> **What is required**
Copy out every line of the records below, character for character, and leave out the pictures.

> **Source data**
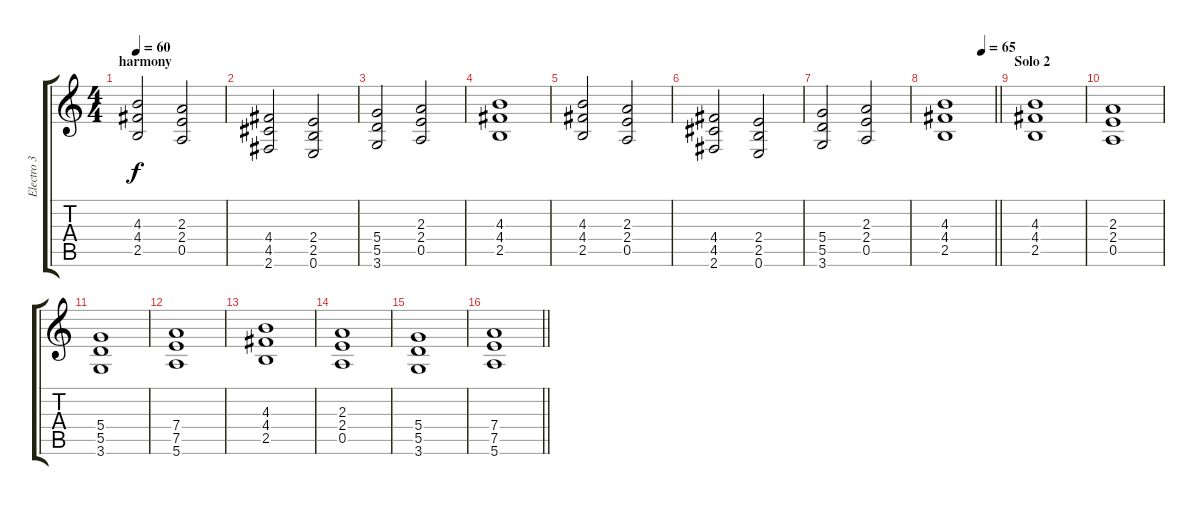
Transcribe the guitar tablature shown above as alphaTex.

\track ("Electro 3" "Electro 3") {instrument overdrivenguitar}
\staff {score tabs}
\tuning (E4 B3 G3 D3 A2 E2) {hide}
\ts (4 4)
\section ("" "harmony")
\tempo 60
\clef g2
\ks c
(4.3 4.4 2.5).2{dy f} (2.3 2.4 0.5).2 |
(4.4 4.5 2.6).2 (2.4 2.5 0.6).2 |
(5.4 5.5 3.6).2 (2.3 2.4 0.5).2 |
(4.3 4.4 2.5).1 |
(4.3 4.4 2.5).2 (2.3 2.4 0.5).2 |
(4.4 4.5 2.6).2 (2.4 2.5 0.6).2 |
(5.4 5.5 3.6).2 (2.3 2.4 0.5).2 |
\tempo (65 0.75)
\barLineRight lightlight
(4.3 4.4 2.5).1 |
\section ("" "Solo 2")
(4.3 4.4 2.5).1 |
(2.3 2.4 0.5).1 |
(5.4 5.5 3.6).1 |
(7.4 7.5 5.6).1 |
(4.3 4.4 2.5).1 |
(2.3 2.4 0.5).1 |
(5.4 5.5 3.6).1 |
\barLineRight lightlight
(7.4 7.5 5.6).1
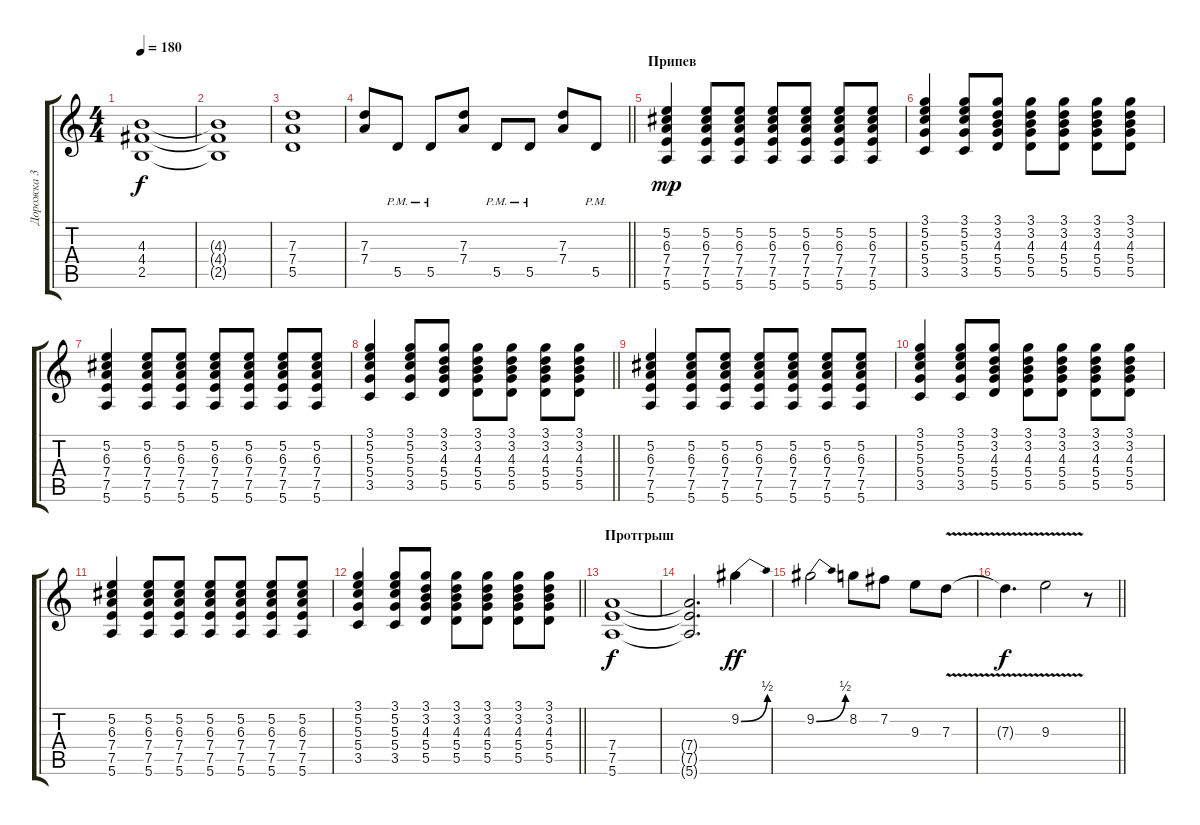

> **Result for this exercise**
Transcribe the guitar tablature shown above as alphaTex.

\track ("Electro 3" "Electro 3") {instrument overdrivenguitar}
\staff {score tabs}
\tuning (E4 B3 G3 D3 A2 E2) {hide}
\ts (4 4)
\section ("" "harmony")
\tempo 60
\clef g2
\ks c
(4.3 4.4 2.5).2{dy f} (2.3 2.4 0.5).2 |
(4.4 4.5 2.6).2 (2.4 2.5 0.6).2 |
(5.4 5.5 3.6).2 (2.3 2.4 0.5).2 |
(4.3 4.4 2.5).1 |
(4.3 4.4 2.5).2 (2.3 2.4 0.5).2 |
(4.4 4.5 2.6).2 (2.4 2.5 0.6).2 |
(5.4 5.5 3.6).2 (2.3 2.4 0.5).2 |
\tempo (65 0.75)
\barLineRight lightlight
(4.3 4.4 2.5).1 |
\section ("" "Solo 2")
(4.3 4.4 2.5).1 |
(2.3 2.4 0.5).1 |
(5.4 5.5 3.6).1 |
(7.4 7.5 5.6).1 |
(4.3 4.4 2.5).1 |
(2.3 2.4 0.5).1 |
(5.4 5.5 3.6).1 |
\barLineRight lightlight
(7.4 7.5 5.6).1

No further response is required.